で、そのPHSがかつて女子高生を中心に「ピッチ」という呼び名で広まり、広告などでも使われることがあったという話。当時使っていた人はPHSの存在も、ピッチという呼び名も知っている。けれど、今の女子高生はそんな話は知るはずも無く、母親の「ピッチ」という言葉に首を傾げるのも良くわかる。暗号みたいなもんだもんな、語源を知らなければ。

......というかそもそも論として「ウィルコム」という言葉自体もそろそろ知らない人が出てきてるんじゃないかな、という気がする。ボーダフォンやJ-Phoneはもちろんだけれど。今ではワイモバイルだもんな。

サービスや商品の変遷と共に言葉も流行廃れていく。

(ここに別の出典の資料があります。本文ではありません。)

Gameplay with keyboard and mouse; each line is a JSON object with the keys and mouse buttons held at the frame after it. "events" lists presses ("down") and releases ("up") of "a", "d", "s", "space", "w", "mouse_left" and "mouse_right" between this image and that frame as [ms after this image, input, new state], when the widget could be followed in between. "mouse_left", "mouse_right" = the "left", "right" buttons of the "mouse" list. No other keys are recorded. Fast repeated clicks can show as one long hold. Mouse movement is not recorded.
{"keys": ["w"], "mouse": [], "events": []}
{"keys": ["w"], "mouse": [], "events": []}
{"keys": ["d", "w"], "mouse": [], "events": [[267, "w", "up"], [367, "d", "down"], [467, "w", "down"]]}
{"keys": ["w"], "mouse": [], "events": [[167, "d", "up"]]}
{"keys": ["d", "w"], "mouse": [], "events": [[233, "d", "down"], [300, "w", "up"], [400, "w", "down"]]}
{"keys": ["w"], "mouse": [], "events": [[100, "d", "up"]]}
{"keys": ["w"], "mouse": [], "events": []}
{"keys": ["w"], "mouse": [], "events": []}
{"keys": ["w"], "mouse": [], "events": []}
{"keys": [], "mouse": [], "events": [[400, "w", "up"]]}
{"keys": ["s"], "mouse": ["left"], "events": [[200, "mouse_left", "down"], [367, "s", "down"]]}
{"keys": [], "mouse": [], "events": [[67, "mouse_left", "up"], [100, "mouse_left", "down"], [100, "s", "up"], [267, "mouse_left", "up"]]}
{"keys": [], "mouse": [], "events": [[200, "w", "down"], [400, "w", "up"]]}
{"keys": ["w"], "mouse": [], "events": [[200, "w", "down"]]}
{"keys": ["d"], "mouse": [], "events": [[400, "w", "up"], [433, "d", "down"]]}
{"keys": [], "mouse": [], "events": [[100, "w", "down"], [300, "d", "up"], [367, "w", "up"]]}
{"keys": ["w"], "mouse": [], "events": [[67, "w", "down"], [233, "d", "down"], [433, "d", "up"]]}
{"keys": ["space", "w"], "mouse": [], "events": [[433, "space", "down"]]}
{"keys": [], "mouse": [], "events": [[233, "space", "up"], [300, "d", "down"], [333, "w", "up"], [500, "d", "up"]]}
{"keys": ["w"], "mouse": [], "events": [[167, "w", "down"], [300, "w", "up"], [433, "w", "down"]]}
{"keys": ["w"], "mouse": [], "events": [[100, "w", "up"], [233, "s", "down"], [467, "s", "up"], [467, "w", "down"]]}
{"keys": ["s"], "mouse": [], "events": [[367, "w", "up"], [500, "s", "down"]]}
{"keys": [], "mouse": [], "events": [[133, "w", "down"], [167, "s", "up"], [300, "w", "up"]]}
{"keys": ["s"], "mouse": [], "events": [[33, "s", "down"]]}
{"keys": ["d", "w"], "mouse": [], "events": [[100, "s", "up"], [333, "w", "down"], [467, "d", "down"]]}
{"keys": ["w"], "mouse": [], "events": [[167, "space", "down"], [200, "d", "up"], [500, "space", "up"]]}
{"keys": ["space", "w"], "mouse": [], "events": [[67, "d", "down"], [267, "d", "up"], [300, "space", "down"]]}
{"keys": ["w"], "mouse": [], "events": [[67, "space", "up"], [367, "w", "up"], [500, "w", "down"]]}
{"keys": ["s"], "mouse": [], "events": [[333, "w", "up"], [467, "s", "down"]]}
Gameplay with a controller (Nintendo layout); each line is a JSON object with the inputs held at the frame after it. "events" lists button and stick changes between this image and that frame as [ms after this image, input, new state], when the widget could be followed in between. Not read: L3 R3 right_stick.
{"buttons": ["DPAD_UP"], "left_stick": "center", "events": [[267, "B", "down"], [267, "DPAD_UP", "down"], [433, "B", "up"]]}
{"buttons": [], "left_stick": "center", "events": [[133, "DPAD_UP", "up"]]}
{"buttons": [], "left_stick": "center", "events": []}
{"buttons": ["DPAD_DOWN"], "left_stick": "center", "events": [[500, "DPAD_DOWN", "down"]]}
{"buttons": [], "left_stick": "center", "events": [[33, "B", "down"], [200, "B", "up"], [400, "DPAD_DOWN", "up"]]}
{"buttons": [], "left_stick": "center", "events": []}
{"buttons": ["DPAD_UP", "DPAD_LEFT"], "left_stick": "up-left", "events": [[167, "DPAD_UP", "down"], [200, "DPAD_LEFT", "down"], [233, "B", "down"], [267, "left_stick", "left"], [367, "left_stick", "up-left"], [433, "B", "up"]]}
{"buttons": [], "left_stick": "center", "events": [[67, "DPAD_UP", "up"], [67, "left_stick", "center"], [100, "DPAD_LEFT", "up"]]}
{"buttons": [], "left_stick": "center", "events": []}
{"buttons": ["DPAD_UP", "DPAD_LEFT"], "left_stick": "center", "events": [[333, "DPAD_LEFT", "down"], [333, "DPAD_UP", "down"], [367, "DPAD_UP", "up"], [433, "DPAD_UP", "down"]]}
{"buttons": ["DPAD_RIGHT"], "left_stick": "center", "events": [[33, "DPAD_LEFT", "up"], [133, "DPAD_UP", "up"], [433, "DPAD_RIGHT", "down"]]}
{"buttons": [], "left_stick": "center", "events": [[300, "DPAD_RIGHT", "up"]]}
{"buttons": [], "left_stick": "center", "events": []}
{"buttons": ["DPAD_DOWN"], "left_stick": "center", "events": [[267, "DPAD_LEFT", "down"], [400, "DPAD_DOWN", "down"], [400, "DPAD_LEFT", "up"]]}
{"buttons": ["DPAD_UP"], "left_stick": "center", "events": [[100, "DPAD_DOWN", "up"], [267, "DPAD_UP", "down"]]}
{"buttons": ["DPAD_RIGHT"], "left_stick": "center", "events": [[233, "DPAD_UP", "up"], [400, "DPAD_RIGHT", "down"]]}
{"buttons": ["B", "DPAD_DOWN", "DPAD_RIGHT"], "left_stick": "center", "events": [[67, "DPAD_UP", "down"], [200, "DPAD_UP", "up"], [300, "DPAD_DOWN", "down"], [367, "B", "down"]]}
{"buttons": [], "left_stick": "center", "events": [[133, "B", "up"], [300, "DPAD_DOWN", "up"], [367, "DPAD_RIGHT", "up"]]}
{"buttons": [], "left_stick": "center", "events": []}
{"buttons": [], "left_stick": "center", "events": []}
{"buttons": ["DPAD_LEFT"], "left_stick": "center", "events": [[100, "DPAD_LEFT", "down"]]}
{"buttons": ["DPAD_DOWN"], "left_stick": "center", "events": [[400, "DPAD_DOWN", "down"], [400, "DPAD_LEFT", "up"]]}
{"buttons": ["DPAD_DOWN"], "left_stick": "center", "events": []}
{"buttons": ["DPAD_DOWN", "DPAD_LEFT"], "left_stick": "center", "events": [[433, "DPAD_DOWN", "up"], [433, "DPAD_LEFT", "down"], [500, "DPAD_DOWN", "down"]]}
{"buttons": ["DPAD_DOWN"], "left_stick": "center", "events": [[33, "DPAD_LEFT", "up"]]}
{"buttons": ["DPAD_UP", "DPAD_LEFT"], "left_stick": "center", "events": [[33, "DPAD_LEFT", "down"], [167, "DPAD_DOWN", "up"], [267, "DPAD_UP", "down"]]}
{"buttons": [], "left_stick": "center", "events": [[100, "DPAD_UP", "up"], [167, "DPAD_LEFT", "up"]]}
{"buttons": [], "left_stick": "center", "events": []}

その辺りの言葉の、情報の系統をしっかりとつないでおかないと「なにそれ意味不明」なんてことは容易に起きうる。「親って時々変なこと言うよね」という言い回しをしているところを見ると、他にも時折ジェネレーションギャップが発生するようなキーワードが親から発せられているのだろうし、逆に子供からは親にとって首を傾げるような単語が出ているのだろうな。

この辺りの話を聞くと、時々話題に登る「江戸時代の人と会話を交わしたらどうなるのか」なんてこととか、漫画などの設定で良く見かける現代人が過去にタイムスリップした時のコミュニケーションとか、興味深く思えて来るものだ。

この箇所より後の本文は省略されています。